Этот ворчливый монолог, предполагающий, однако, и второй голос, отца мальчика Сергея Иваныча, которому Горкин возражает, как бы всё более и более утверждая себя в своем намерении пойти в Лавру, именно об этом намерении, об оправдании его (дело не остановится от ухода Горкина на богомолье, помощники есть, а кого и нет, легко найдутся) и, главное, о самом себе. Это последнее сразу ясно читателю, хотя он пока не понимает этого «эгоизма» Горкина и его устремленности во что бы то ни стало осуществить свой замысел. Сейчас для него ничего иного не существует, и когда мальчик, горько–горько чувствующий, что его–то уж ни за что не пустят, прерывает ворчание в свою моноидею ушедшего Горкина («— А меня–то… обещался ты, и? […] А меня–то, пустят меня с тобой, а? …»), тот, даже не глядя на мальчика, — нелюбезно, почти грубо (если не принять во внимание его состояния души):
Пу–стят тебя, не пустят… — это не мое дело, а я всё равно уйду. Не–эт, не удержите… всех, брат, делов не переделаешь, не–эт… им и конца не будет. Пять годов, как Мартына схоронили, всё собираюсь, собираюсь… Царица Небесная как меня сохранила, — показывает Горкин на темную икону, которую я знаю, — я к Иверской сорок раз сходить пообещался, и то не доходил, осьмнадцать ходов за мной. И Преподобному тогда пообещался. Меня тогда и Мартын просил–помирап, на Пасхе как раз пять годов вышло вот: «Помолись за меня, Миша… сходи к Преподобному». Сам так и не собрался, помер. А тоже обещался, за грех…
«А за какой грех?», — спрашивает мальчик Горкина, хотя, конечно, знает, за какой, но ему. нужно привлечь к себе внимание Горкина, ушедшего в свою навязчивую мысль. Но и Горкин, кажется, понимает ситуацию, но, не давая себе возможности расслабиться, продолжает свой монолог, одновременно — как бы в знак непоколебимости своего выбора — вынимая из сундучка рубаху, полотенце, холщовые портянки, заплечный мешок:
— Это вот возьму, и это возьму… две сменки, да… И еще рубаху расхожую, и причащальную возьму, а ту на дорогу про запас. А тут, значит, у меня сухарики […] с чайком попить–пососать, дорога–то дальняя. Тут, стало быть, у меня чай–сахар а лимончик уж на ходу прихвачу, да… но–жичек, поминанье… — сует он книжечку с вытисненным на ней золотым крестиком, которую я тоже знаю, с раскрашенными картинками, как исходит душа из тела и как она ходит по мытарствам, а за ней светлый ангел, а внизу, в красных языках пламени, зеленые нечистые духи с вилами, — а это вот, за кого просвирки вынуть, леестрик… все к череду надо. А это Сане Юрцову вареньица баночку несу, в квасной послушанье теперь несет, у Преподобного, в монахи готовится… От Москвы, скажу, поклончик–гостинчик […]

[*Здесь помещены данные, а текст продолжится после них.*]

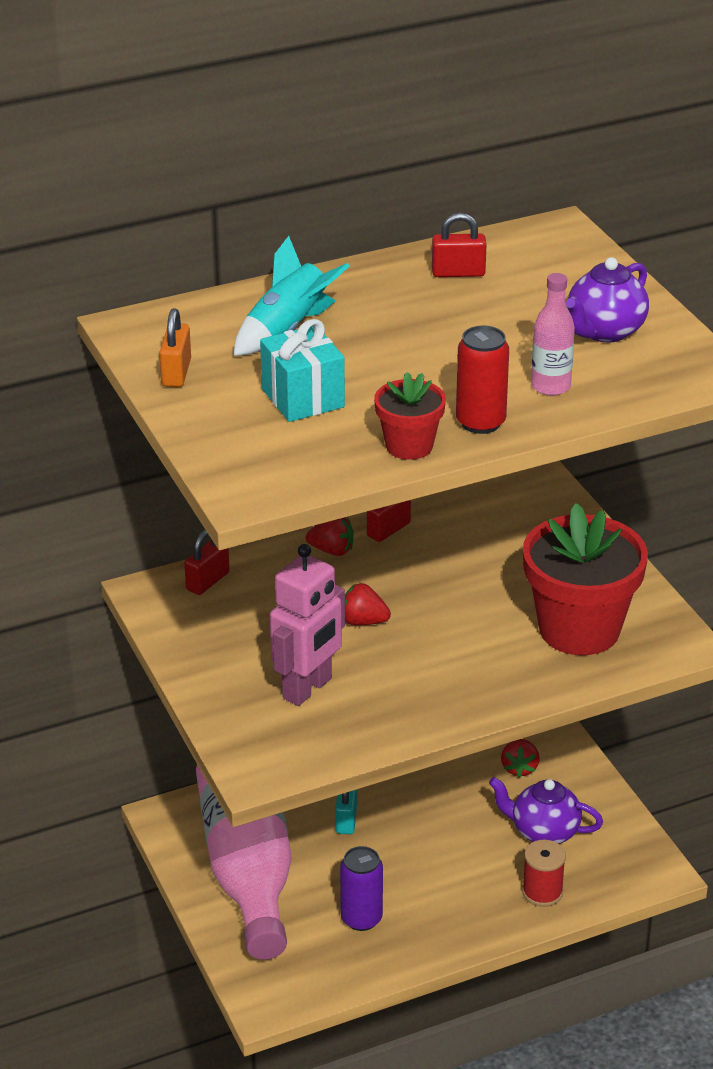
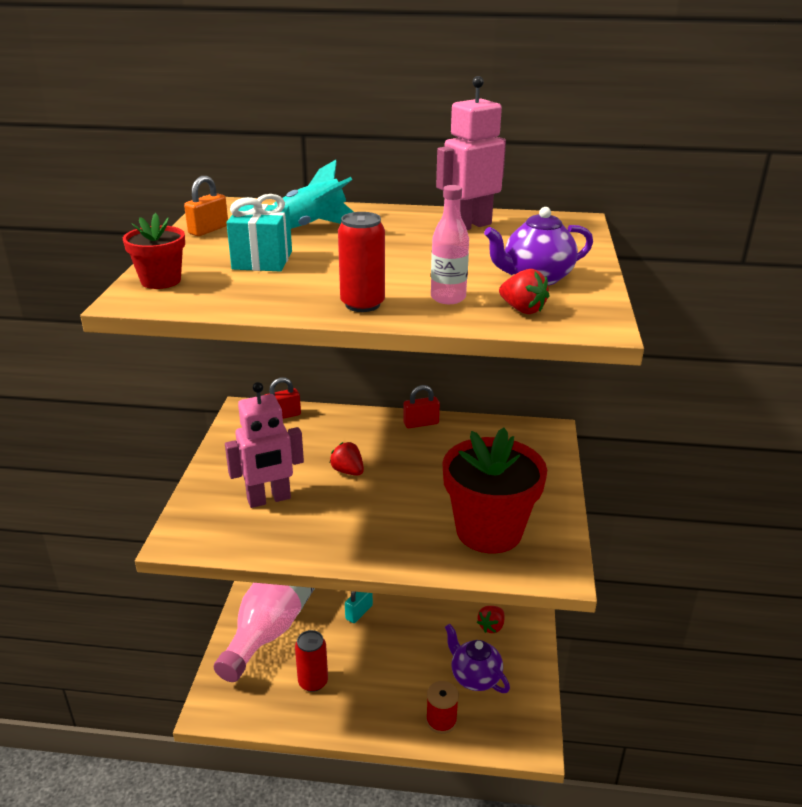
camera: 30 degrees right, 5 degrees down
red strawberry [306,517,354,556] -> red strawberry moved to [499,269,549,314]
purple can [340,846,383,931] -> red can [295,630,328,692]
red flower pot [374,372,446,460] -> red flower pot moved to [123,213,185,289]
red padlock [432,213,487,277] -> pink robot [436,76,506,230]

А тем временем у мальчика, чьи надежды на путешествие в Троицу почти сошли на нет, разрывается душа и он не знает, чем привлечь к себе внимание Горкина. И он хватается за первое попавшееся: «Горкин… а как тебя Царица Небесная сохранила, скажи?..» — спрашивает он о том·, что сам хорошо знает. И Горкин тоже знает, что мальчику эта история хорошо известна, но в своем теперешнем расположении духа он и сам нуждается во внимании к нему другого и в очередном воспроизведении той давней истории. Она тоже о святом и о чудесном и тоже лишний аргумент в том, что долг платежом красен и что не идти к Преподобному просто никак нельзя. Теперь Горкин отрывается от дел и от своего ворчания, поднимает голову и говорит, смягчаясь, уже без строгости: «Хлюпаешь–то чего? Ну, сохранила… я тебе не раз сказывал. На вот, утрись полотенчиком… дешевые у тебя слезы».